Linked spaces and exit paths

TL;DR

This paper introduces a new framework for understanding conically smooth spaces using linked smooth manifolds and exit path quasi-categories, bridging stratified topology with classical smooth topology.

Contribution

It develops explicit exit path quasi-categories for linked spaces, establishing a fully faithful functor to quasi-categories and addressing conjectures in stratified topology.

Findings

Linked spaces can be analyzed via linked smooth manifolds.

The functor from linked spaces to quasi-categories is fully faithful.

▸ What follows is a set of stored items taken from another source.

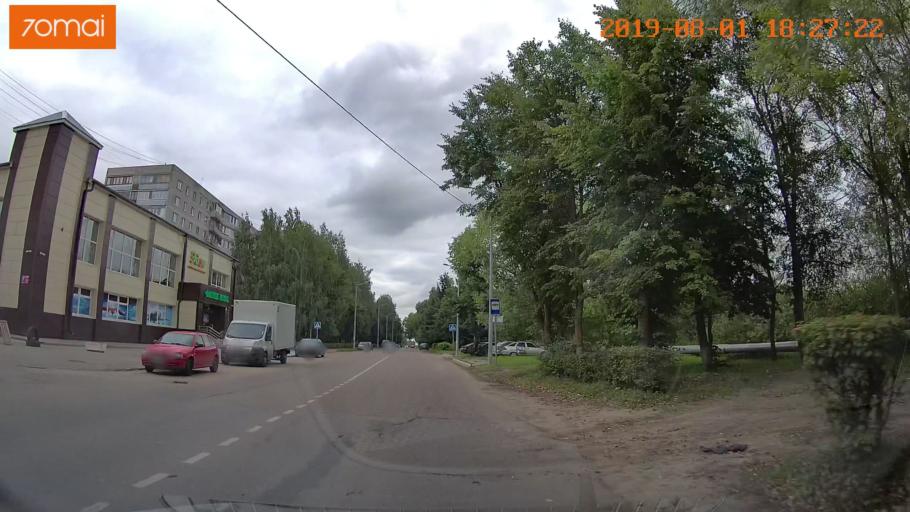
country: RU
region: Moskovskaya
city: Voskresensk
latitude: 55.3127
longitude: 38.6432
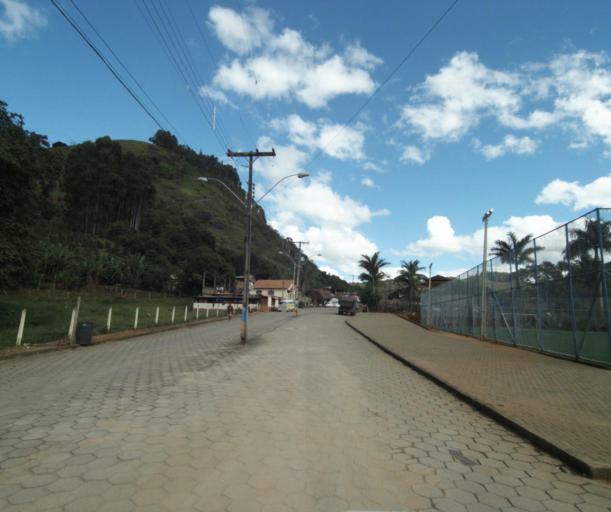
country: BR
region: Espirito Santo
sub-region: Irupi
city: Irupi
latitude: -20.5310
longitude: -41.6671
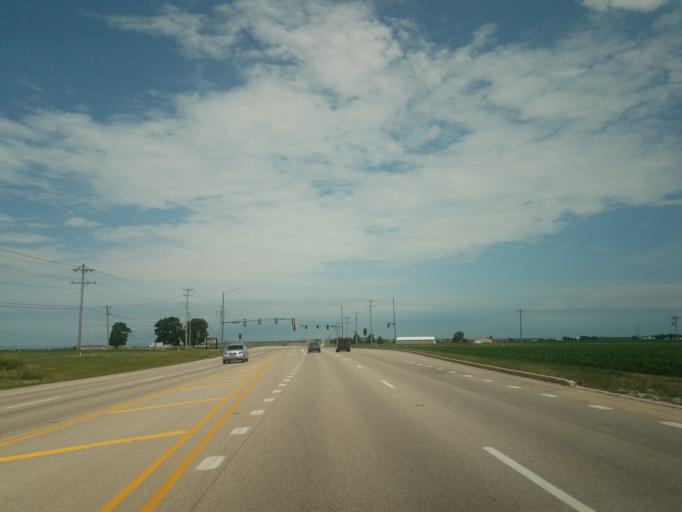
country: US
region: Illinois
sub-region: McLean County
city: Downs
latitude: 40.4716
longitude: -88.9021
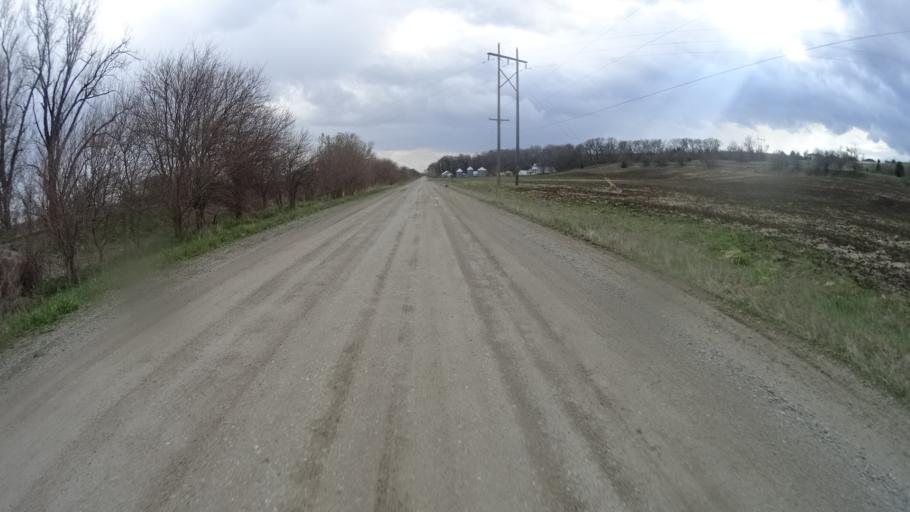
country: US
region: Nebraska
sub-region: Sarpy County
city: Offutt Air Force Base
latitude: 41.0909
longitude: -95.9145
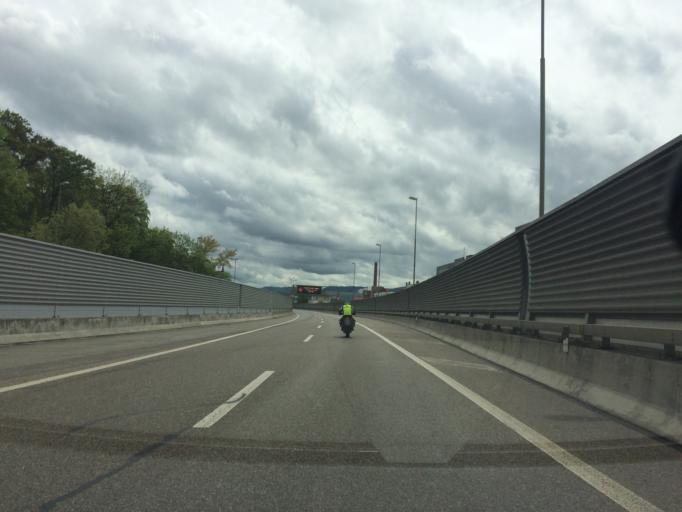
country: CH
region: Zurich
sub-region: Bezirk Zuerich
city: Zuerich (Kreis 3) / Alt-Wiedikon
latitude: 47.3636
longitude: 8.5226
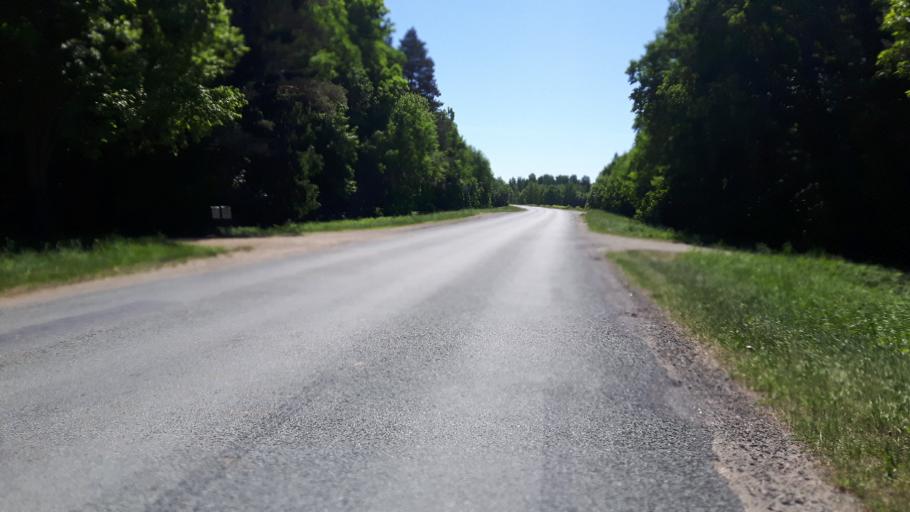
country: EE
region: Harju
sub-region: Kuusalu vald
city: Kuusalu
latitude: 59.4681
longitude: 25.4492
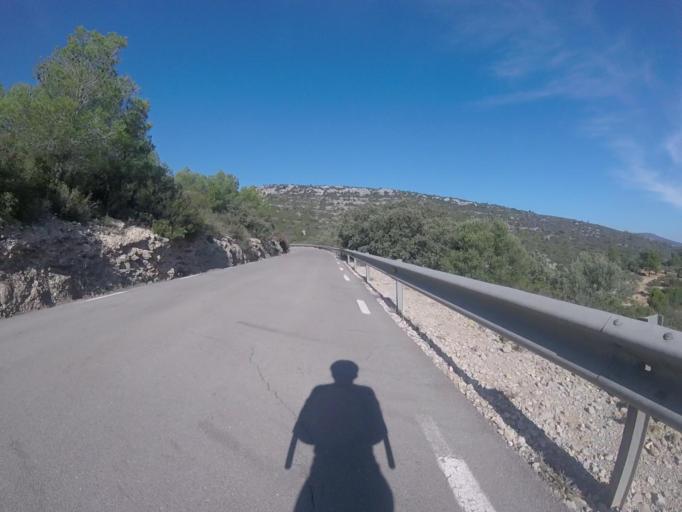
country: ES
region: Valencia
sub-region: Provincia de Castello
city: Sarratella
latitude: 40.2723
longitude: 0.0521
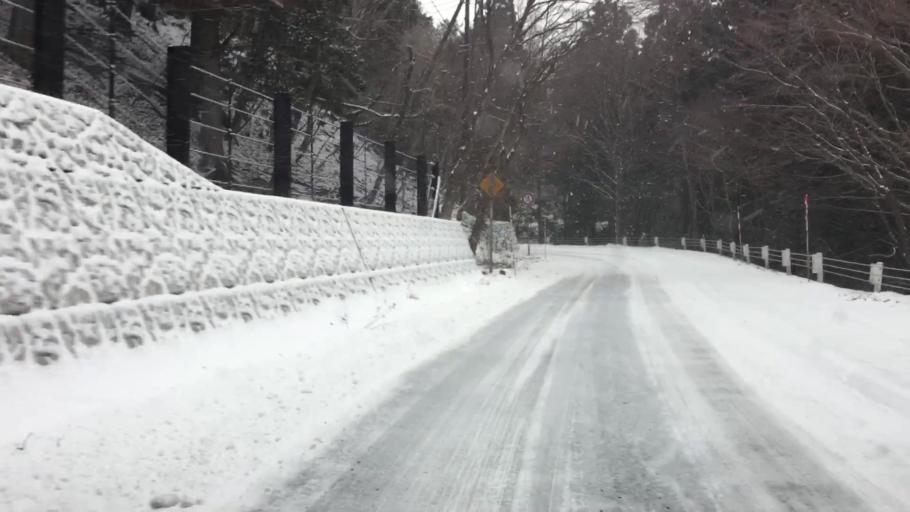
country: JP
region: Tochigi
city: Imaichi
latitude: 36.8733
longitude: 139.7201
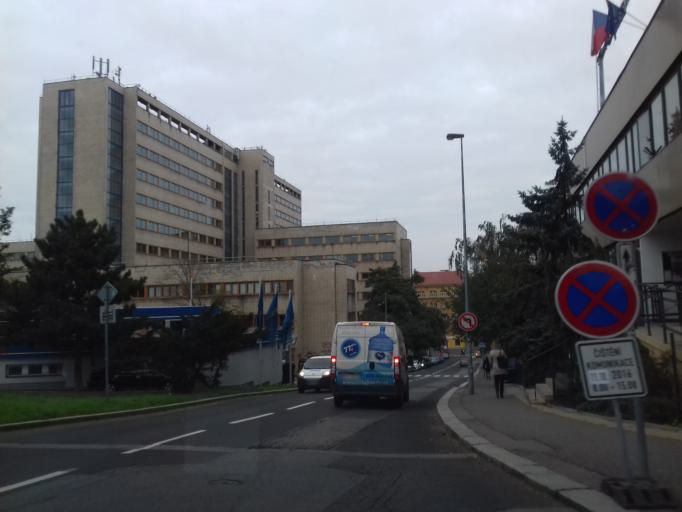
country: CZ
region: Praha
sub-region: Praha 8
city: Karlin
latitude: 50.0834
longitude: 14.4433
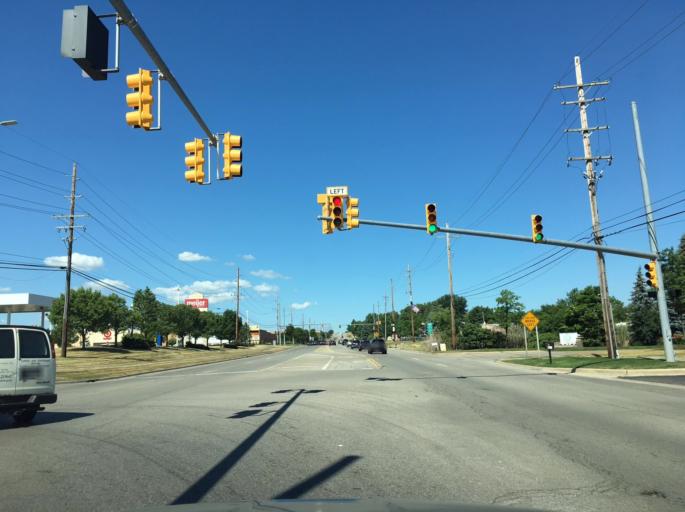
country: US
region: Michigan
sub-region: Oakland County
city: Auburn Hills
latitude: 42.7077
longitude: -83.2876
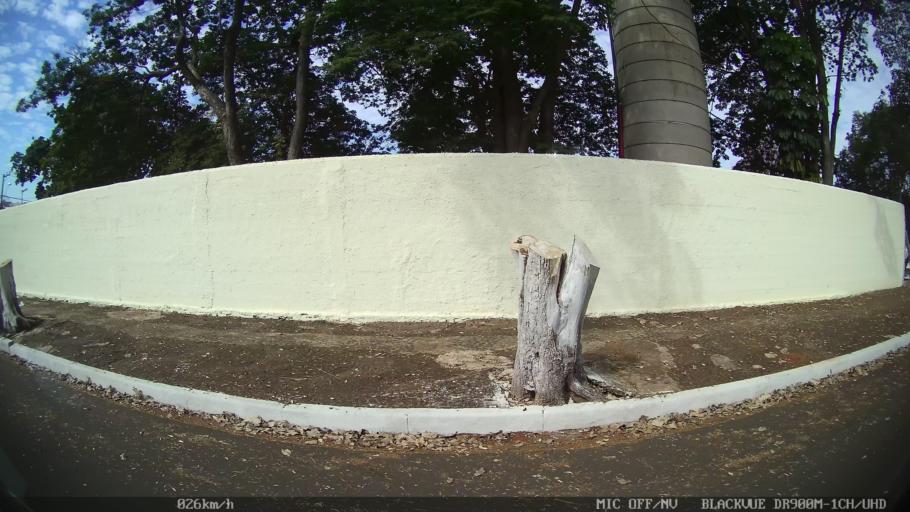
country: BR
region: Sao Paulo
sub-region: Santa Barbara D'Oeste
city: Santa Barbara d'Oeste
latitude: -22.7493
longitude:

Counterexamples to certain conjectures are constructed.

Abstract

Conically smooth spaces (CSSs), introduced by Ayala, Francis and Tanaka, constitute a large class of singular spaces including Whitney-stratified spaces. We reduce the stratified topology of CSSs over depth-$1$ posets to the ordinary topology of linked smooth manifolds, i.e., spans $M\xleftarrow{\pi} L\xrightarrow{\iota}N$ of smooth manifolds where $\pi$ is a fibre bundle and $\iota$ is a closed embedding. To that end, we introduce explicit exit path quasi-categories (EPCs) for linked spaces and prove that this induces a fully faithful functor from a quasi-category of linked spaces to the quasi-category of all quasi-categories whose essential image includes the Lurie--MacPherson EPCs of CSSs over depth-$1$ posets. We use linked smooth manifolds to resolve various weaker versions of a conjecture of Ayala--Francis--Rozenblyum in the negative by exhibiting quasi-categories with conservative functors to $\{0<1\}$ satisfying certain finiteness conditions but which are not equivalent to EPCs of CSSs. In a sequel, we develop a tangential theory for linked smooth manifolds and reduce the classification conically smooth bundles over depth-$1$ posets to that of ordinary bundles on linked smooth manifolds.